One of the many benefits of meditation is time. Exploring all the issues relating to the case, parenting, financial complexities, the need for experts in tax, real estate etc takes time and the time allotted to the court hearings are short. The case may even be protracted over a period of several months, with the judge hearing only small parts at a time. With mediation there is no time limit. If there are complex financial issues these can be addressed in a timelier manner. Parental issues can be addressed, if necessary, involving therapists, doctors and school advocates. Mediation has proved more valuable in complicated cases because time is not limited. Mediation can be a better course for parties to reach a more amicable agreement and are not left feeling that the ‘wrong’ decisions have been made.

How will I know if what the other party is offering is “fair”?

Mediation allows both parties to work through their issues in a way that the court cannot. What is considered fair is different for each family’s circumstances. Mediation aims to ensure that parties come away from the final session feeling that a ‘fair’ settlement has been reached. Some clients are concerned that what they are agreeing to is legal. All mediators counsel that it is important to have your own attorney and to let them review the final agreement before it is signed. In some cases, it is helpful to speak with an attorney before the sessions to be clear about your legal rights and responsibilities. The role of the mediator is to be impartial, therefore, bear in mind that the mediator can speak about the law in broad terms but cannot act for either party.

Do I need a lawyer?

No, many clients chose to go through the mediation process because they want to avoid engaging attorneys. However, we always recommend that they meet with an attorney before they sign the final agreement, but that decision is up to you. Some clients prefer to have an attorney with them to help with the decision process. This can be helpful to keep the process moving forward especially if some disputes are complicated. Ultimately, how lawyers are utilized in the process is up to you.

What if our dispute is not a “legal” one?

Mediation is a dynamic, structured and interactive process that can be utilized across a variety of domains, not just divorce. Mediation has been used to settle disputes in areas such as: eldercare; harassment; personal injury; HOAs; wrongful termination; school conflicts and more.

How long does it take?

Clients often want to know how long the mediation will take to reach a satisfactory conclusion. There is no set formula to completion. Closure depends on a number of factors; your pre-mediation agreements; how complex your financial situation and how quickly you both can come to an agreement. Typically, a case may take between three to five sessions, agreement may be reached in as little as month, or even up to a year. It really depends on the parties. The mediator will help to find a balance between a party that wants to get it over and completed, and another who needs more time.

I think we agree on almost everything.
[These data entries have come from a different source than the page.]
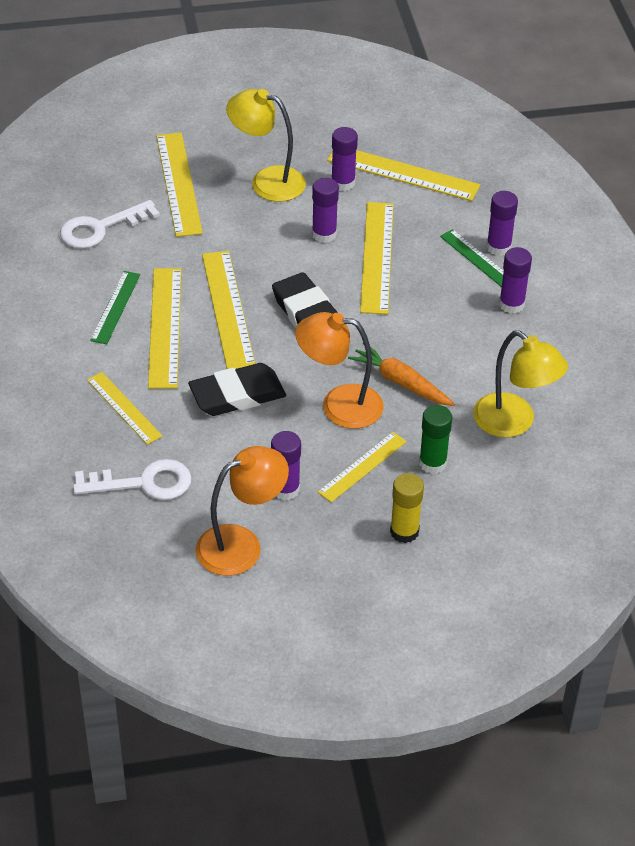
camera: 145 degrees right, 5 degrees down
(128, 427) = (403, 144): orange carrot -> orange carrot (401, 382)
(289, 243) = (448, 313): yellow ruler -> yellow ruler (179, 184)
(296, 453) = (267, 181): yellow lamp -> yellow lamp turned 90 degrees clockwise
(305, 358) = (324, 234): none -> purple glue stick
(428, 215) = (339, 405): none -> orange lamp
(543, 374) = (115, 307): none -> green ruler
Do we still need mediation?

What mediation provides is a safe and comfortable environment to get down to even the smallest of details that may have been overlooked. Although you may agree in broad terms about your settlement there can emerge areas of disagreement that were not anticipated. Your mediator will have extensive experience in the identification of possible future conflicts. A contentious area can be the parenting schedule. For example, both parties agree that each party should be responsible for childcare for ‘one week’. Each party will need to be absolutely in no doubt what constitutes ‘a week’. Is it Monday to Friday or Saturday to Saturday? Clarification and agreed understanding are key to heading off any future issues.

We do not get along. Can we still do mediation?

Mediators are not new to this problem. Provisions have been successfully provided to accommodate parties who do not get along. Clients working in separate rooms or even arriving at different times can be built into the process. Each mediation can be tailored to meet the needs of both clients.